Second, public school districts can serve as gatekeepers. Although numerous community groups might be open to collaborating with a school district to provide summer camps, send kids home with meals for the weekend, purchase school supplies, or organize homework clubs, it's often one or two individuals in a school district who make the approval decisions about which proposals are brought before the school board for consideration. If that person is resistant to partnering with faith-based groups, non-traditional actors or entrepreneurs, or has other unique screening criteria, potential partners risk being rejected at first glance.

The third constraint is size. Big school districts often serve large, diverse communities so they must avoid uncertainty and ambiguity by creating regulations that formalize protocols and procedures. Such regulations are implemented with the best of intentions but restrict autonomy to ensure uniformity. The problem, of course, is that autonomous experimentation is a prerequisite for innovation.

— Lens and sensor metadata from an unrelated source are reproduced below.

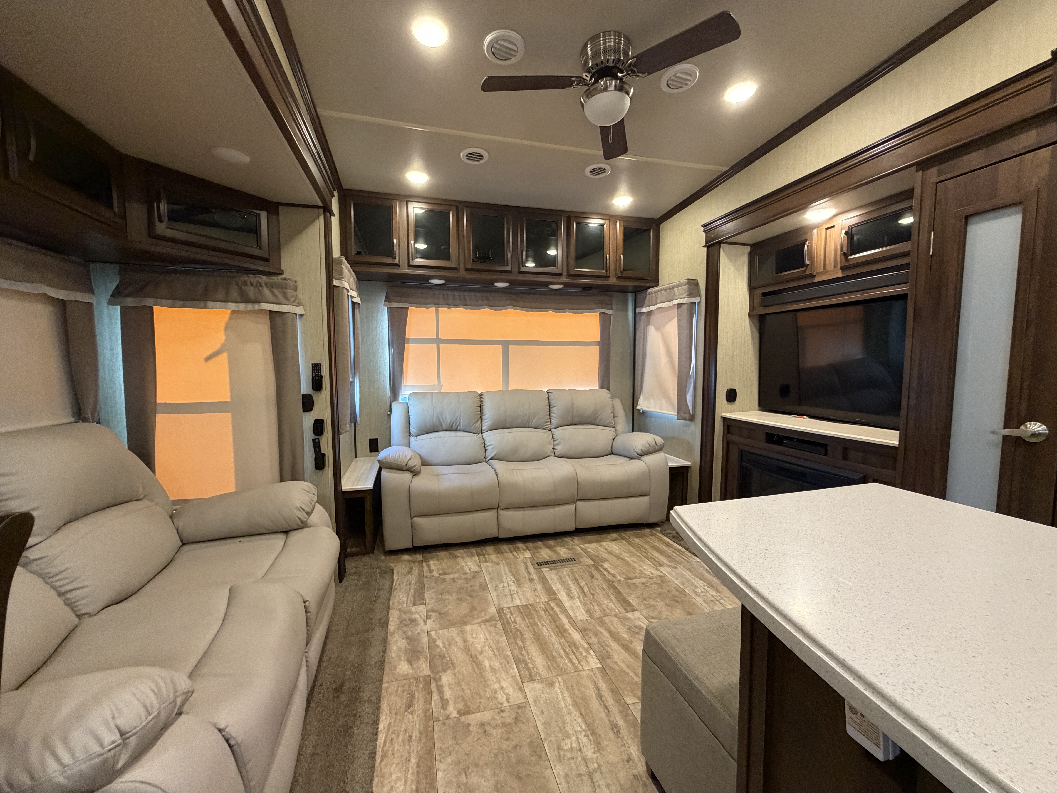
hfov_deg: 102.1
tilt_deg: -3.9
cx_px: 528
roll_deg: +0.4
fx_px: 427
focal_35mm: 14
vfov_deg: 85.7
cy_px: 396
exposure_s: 1/60
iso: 500
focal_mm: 2.22
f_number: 2.2
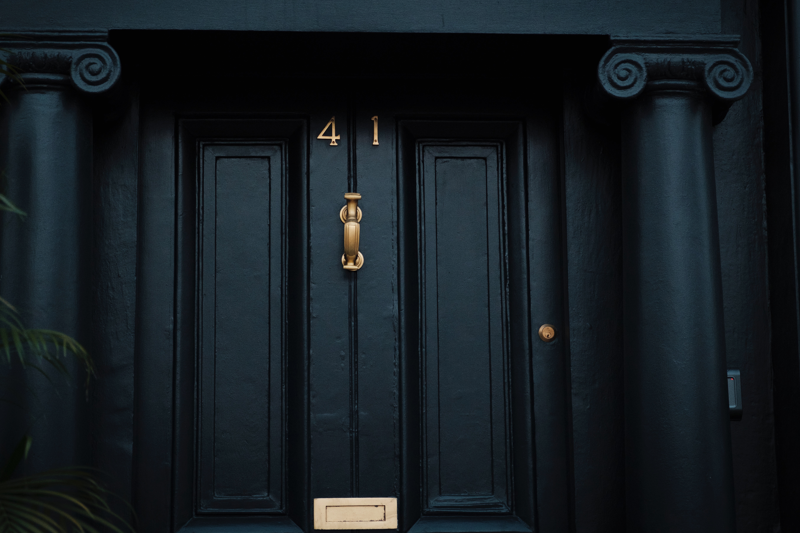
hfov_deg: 26.0
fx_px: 1733
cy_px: 243
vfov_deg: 17.5
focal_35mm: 78
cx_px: 379
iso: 1600
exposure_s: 1/1000
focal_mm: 46.3
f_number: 4
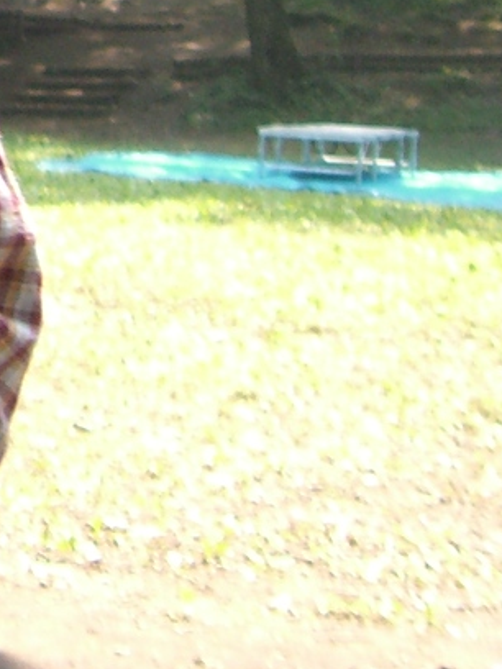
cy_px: -213
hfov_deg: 9.3
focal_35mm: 149
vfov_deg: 12.8
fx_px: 2881
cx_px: -536
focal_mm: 6.2
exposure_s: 1/200
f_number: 2.7
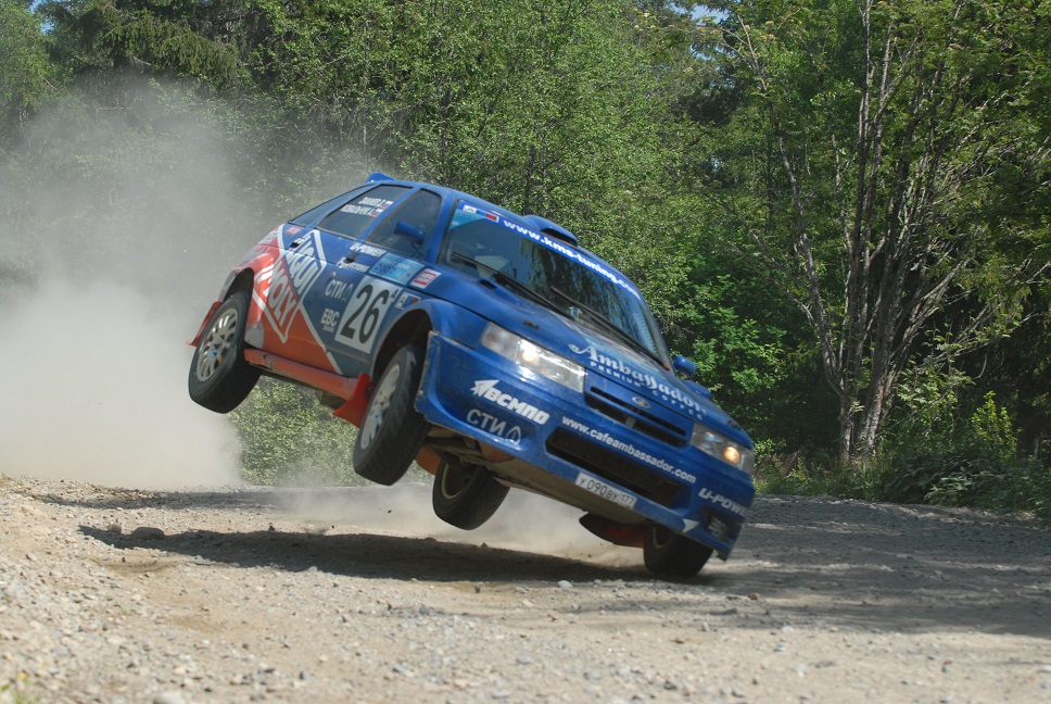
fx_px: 3946
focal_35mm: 135
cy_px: 352
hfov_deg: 15.2
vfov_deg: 10.2
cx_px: 526
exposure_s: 1/800
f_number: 5
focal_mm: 90
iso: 200
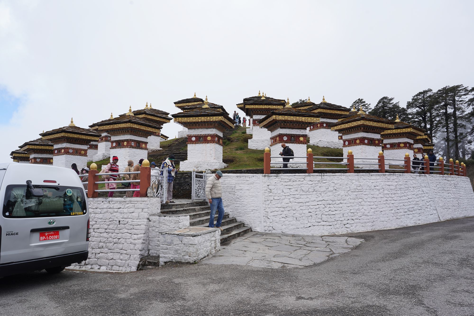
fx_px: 316
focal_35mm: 24
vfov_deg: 53.1
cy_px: 158
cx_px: 237
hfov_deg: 73.7
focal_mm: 24
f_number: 11
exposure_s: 1/100
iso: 100
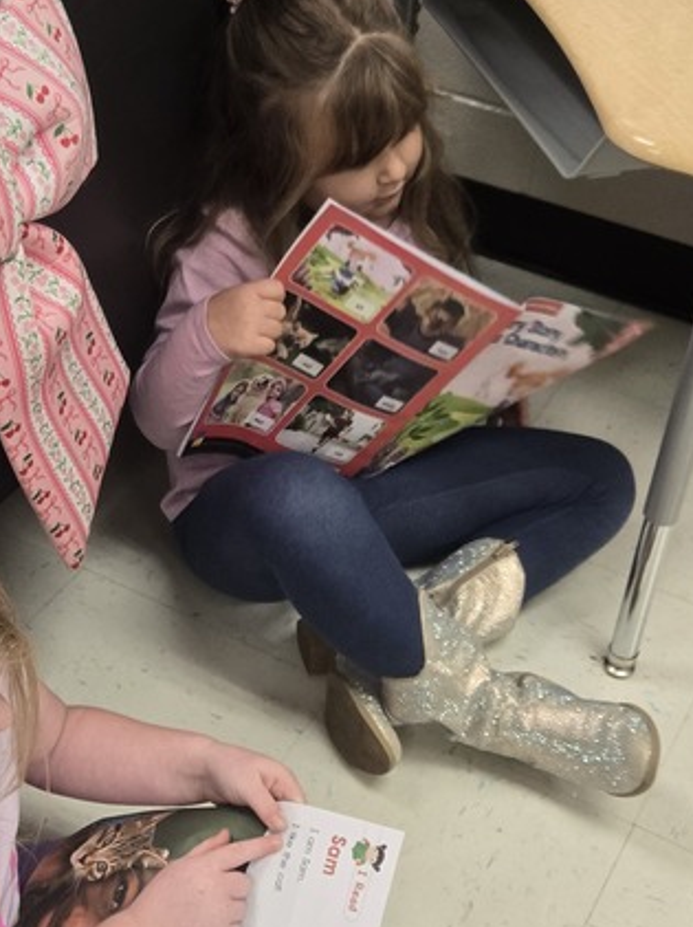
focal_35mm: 56
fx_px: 1497
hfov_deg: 26.0
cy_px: 517
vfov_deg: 34.3
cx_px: 264
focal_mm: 5.4
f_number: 1.8
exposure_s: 1/120
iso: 250
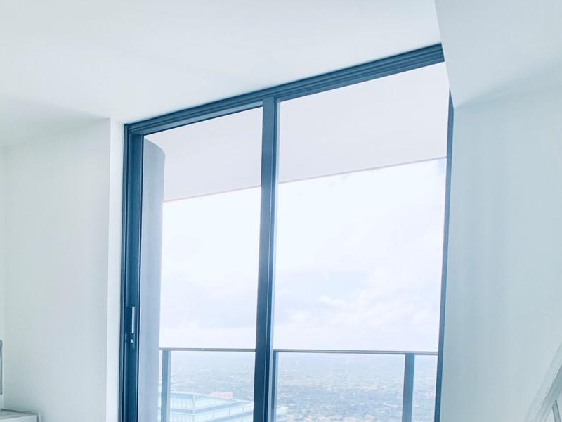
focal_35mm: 52
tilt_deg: -3.4
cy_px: 387
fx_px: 844
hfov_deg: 34.9
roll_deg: -0.8
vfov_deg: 27.0
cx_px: 63
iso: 25
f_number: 1.8
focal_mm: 4.25
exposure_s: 1/144
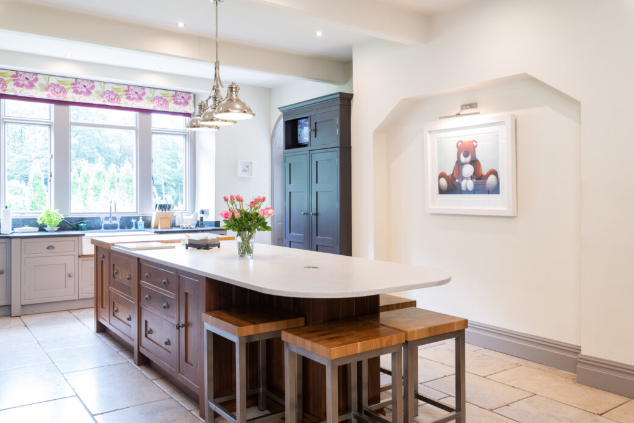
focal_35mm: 30
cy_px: 212
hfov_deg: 61.9
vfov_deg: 43.6
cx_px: 317
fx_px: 528
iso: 400
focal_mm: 30
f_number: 8
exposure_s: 1/6
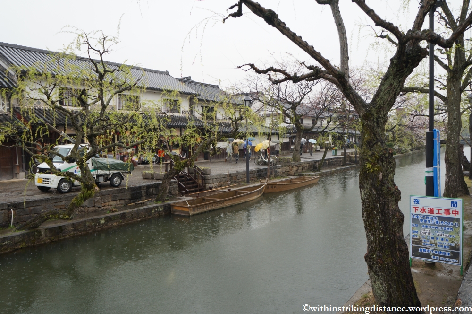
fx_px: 354
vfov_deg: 47.8
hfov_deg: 67.4
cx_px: 236
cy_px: 157
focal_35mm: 27
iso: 200
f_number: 5
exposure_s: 1/250
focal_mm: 18
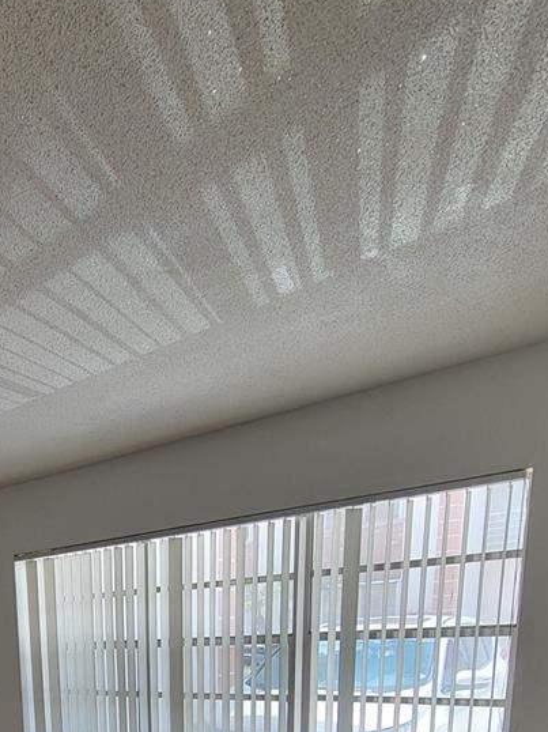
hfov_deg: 43.3
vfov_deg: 47.5
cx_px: 37
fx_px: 613
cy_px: 778
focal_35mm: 29
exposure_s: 1/120
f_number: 2.2
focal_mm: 2.2
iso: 64
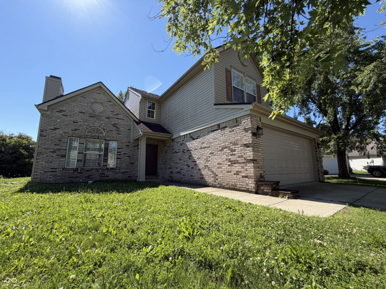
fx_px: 156
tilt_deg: +7.9
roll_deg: +1.4
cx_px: 193
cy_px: 144
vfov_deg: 85.7
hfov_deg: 102.1
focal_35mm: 14
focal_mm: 2.22
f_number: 2.2
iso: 32
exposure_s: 1/770
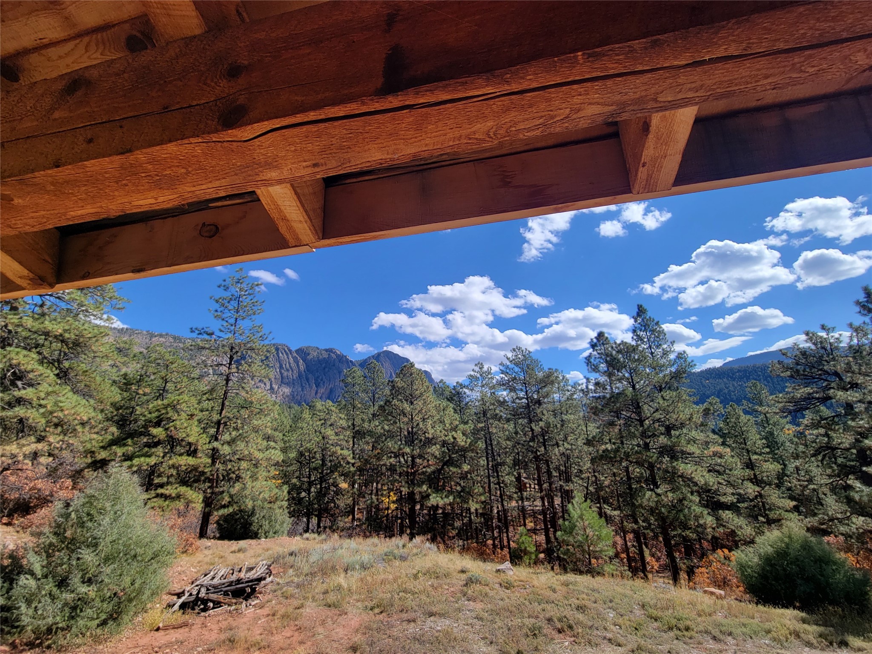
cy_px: 327
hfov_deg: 106.2
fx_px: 327
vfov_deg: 89.9
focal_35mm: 13
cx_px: 436
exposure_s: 1/1142
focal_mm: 2.2
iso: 50
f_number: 2.2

The fourth and most significant constraint is how we currently fund education. The most common funding formulas have no provision by which funds could be broken up and distributed among multiple providers in a piecemeal fashion. This means there's no provision by which we could allocate a portion of the funding that's earmarked for an individual child's education for community providers who could offer valuable supplementary services.

So, why does education seem immune, or at least resistant, to dramatic innovation? Modest improvements in today's public school system are the result of too little competitive pressure, gatekeeping behaviors that restrict community partnerships, a dense thicket of well-intended regulations with unintended consequences, and approaches to funding that restrict the distribution of funds among multiple providers.